Paesini parla dei piccoli luoghi che hanno una nuova vita con il digitale

paesiniCome è successo a Gianluca Aphel, che nella Tuscia viterbese, a Calcata, borgo incantato costruito sul tufo, nel ristorante La Piazzetta, propone ricette con prodotti locali del territorio, con la pasta rigorosamente preparata con le sue mani. Tra i piatti forti di Aphel, che fa parte dell’alleanza Slow Food dei cuochi ed è presente sulla guida Gambero Rosso, ci sono i “Tringozzi con la gricia”, piatto popolare di origine romana, di cui ha raccontato a Paesini la sua modalità di preparazione: “La gricia è la vera amatriciana perché il pomodoro non è utilizzato in Italia fino all’arrivo degli americani; il pecoraro si portava la forma di pecorino, il guanciale, la padella, vino e la pasta che preferiva”. E perché si chiama Tringozzo? Il cuoco utilizza tre farine per farla, tutte in arrivo da un altro paese della Tuscia viterbese, Montefiascone, da cui si rifornisce pure per il vino: farina di grano tenero, farina Maiorca e farina di farro. E tra gli altri ingredienti, il guanciale, affumicato nel camino, arriva da Nepi, a pochi km da qui, e il pecorino da Civita Castellana.

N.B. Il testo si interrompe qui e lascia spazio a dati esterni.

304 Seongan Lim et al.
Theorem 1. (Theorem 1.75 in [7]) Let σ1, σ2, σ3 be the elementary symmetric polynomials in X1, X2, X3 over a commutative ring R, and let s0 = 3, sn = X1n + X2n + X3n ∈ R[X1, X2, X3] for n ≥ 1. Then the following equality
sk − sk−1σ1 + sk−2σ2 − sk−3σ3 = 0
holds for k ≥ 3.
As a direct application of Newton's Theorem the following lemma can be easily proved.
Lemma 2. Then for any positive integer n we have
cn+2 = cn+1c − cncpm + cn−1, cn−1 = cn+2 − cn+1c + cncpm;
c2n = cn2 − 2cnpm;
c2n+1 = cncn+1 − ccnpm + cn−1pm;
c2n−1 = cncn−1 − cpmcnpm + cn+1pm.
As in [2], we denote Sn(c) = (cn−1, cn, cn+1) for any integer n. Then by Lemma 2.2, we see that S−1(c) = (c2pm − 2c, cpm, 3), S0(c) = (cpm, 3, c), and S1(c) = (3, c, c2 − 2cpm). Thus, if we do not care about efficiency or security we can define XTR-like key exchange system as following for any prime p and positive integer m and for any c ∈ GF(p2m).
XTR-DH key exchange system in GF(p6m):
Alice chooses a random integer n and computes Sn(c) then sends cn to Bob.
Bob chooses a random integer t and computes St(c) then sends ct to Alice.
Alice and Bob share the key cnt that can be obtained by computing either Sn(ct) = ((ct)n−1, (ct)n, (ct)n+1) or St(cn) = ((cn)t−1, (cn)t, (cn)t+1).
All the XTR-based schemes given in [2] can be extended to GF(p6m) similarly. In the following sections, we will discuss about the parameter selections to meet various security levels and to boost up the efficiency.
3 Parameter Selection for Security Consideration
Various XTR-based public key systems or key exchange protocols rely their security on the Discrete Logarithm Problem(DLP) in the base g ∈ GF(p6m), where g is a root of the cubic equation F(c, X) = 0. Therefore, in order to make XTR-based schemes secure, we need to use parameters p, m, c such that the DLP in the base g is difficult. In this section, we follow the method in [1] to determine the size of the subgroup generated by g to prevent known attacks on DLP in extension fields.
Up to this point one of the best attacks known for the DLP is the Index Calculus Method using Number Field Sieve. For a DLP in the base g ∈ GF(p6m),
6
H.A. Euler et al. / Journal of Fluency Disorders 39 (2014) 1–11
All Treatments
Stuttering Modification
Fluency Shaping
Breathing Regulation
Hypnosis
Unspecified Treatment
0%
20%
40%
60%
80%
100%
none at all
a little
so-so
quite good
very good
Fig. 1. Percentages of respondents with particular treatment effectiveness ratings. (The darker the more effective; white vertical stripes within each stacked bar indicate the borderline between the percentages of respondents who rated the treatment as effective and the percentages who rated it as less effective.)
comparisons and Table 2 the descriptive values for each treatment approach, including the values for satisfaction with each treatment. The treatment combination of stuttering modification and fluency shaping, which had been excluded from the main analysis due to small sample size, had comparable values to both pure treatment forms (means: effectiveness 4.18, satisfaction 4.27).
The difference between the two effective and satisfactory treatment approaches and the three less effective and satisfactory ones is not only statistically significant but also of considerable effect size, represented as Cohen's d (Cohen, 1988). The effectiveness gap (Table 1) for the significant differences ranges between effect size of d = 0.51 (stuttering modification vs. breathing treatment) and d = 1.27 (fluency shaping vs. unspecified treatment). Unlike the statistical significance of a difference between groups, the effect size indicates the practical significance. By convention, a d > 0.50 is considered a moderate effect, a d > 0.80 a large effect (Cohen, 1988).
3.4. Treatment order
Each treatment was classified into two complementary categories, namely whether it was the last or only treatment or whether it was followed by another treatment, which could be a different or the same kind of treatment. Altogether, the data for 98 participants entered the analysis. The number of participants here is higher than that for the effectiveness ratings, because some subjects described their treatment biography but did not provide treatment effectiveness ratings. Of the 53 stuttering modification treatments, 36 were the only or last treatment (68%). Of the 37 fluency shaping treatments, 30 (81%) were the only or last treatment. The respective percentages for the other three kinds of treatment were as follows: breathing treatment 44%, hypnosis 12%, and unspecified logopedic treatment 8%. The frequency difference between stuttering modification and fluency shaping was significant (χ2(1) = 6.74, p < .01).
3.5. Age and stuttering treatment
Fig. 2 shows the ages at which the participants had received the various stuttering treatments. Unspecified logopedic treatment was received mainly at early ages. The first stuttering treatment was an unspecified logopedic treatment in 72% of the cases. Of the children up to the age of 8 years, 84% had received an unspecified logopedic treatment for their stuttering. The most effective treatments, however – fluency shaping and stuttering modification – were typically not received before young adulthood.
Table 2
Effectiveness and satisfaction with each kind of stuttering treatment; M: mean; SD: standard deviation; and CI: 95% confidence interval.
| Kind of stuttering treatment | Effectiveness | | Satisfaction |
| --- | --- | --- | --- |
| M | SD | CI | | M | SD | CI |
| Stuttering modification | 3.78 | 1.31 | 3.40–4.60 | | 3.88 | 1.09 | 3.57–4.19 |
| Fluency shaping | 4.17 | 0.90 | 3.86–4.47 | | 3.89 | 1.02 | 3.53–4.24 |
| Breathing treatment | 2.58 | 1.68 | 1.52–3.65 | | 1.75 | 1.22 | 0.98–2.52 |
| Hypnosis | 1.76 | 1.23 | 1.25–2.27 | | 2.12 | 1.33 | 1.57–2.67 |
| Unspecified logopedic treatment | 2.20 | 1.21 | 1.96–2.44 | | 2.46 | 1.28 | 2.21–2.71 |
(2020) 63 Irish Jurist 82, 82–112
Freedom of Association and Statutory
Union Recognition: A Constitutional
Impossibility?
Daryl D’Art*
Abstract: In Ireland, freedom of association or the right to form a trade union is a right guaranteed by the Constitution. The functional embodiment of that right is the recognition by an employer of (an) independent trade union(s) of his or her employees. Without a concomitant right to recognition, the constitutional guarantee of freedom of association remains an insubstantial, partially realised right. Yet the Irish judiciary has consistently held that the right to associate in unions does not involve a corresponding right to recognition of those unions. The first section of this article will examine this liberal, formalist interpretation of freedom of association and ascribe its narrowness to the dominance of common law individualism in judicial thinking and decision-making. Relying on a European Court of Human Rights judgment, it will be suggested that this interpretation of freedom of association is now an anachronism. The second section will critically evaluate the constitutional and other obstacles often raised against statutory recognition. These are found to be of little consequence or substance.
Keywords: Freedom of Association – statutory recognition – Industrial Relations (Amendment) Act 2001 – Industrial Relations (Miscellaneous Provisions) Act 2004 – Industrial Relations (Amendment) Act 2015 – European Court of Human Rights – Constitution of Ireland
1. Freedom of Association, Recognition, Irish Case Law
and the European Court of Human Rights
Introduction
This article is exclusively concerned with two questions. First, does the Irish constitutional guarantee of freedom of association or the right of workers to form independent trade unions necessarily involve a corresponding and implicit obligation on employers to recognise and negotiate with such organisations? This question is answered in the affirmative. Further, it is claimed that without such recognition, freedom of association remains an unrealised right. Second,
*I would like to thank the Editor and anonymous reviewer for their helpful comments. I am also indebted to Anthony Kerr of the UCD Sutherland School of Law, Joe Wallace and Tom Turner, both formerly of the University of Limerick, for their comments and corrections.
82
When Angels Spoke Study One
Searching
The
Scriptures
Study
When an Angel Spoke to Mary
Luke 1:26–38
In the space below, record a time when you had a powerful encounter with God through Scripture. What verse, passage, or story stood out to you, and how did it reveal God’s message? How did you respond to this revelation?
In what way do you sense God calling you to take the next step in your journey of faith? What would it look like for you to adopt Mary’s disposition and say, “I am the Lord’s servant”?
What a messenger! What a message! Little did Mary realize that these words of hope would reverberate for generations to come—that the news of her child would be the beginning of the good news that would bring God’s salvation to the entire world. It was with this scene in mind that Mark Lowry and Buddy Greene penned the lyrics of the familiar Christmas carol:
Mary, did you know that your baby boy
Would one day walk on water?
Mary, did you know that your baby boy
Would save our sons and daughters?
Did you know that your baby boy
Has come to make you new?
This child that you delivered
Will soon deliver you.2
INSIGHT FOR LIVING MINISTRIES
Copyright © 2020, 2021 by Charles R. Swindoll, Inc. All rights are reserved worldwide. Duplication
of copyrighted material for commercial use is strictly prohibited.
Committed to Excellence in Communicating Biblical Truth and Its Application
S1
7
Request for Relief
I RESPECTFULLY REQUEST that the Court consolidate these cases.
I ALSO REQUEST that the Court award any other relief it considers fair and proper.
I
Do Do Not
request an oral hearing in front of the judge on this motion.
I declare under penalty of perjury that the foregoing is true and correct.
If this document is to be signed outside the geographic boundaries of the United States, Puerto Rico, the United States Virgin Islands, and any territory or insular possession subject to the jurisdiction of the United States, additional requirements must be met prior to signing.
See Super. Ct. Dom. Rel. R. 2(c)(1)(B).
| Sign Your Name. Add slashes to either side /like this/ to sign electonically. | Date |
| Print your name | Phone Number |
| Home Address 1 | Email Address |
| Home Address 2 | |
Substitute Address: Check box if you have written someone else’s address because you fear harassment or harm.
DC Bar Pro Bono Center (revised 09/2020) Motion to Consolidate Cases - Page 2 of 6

Senza internet, sottolinea a Paesini Gianluca, il ristorante non riuscirebbe a raggiungere la maggior parte dei suoi clienti: le prenotazioni, ormai, arrivano soprattutto tramite WhatsApp, email o portali di prenotazione online. Senza dimenticare i social media, in particolare Facebook e Instagram, che hanno un assunto un ruolo molto importante perché permettono di raccontare la passione per la cucina, attraendo gli utenti e spingendoli ad assaggiare i suoi piatti. (foto di What Italy Is)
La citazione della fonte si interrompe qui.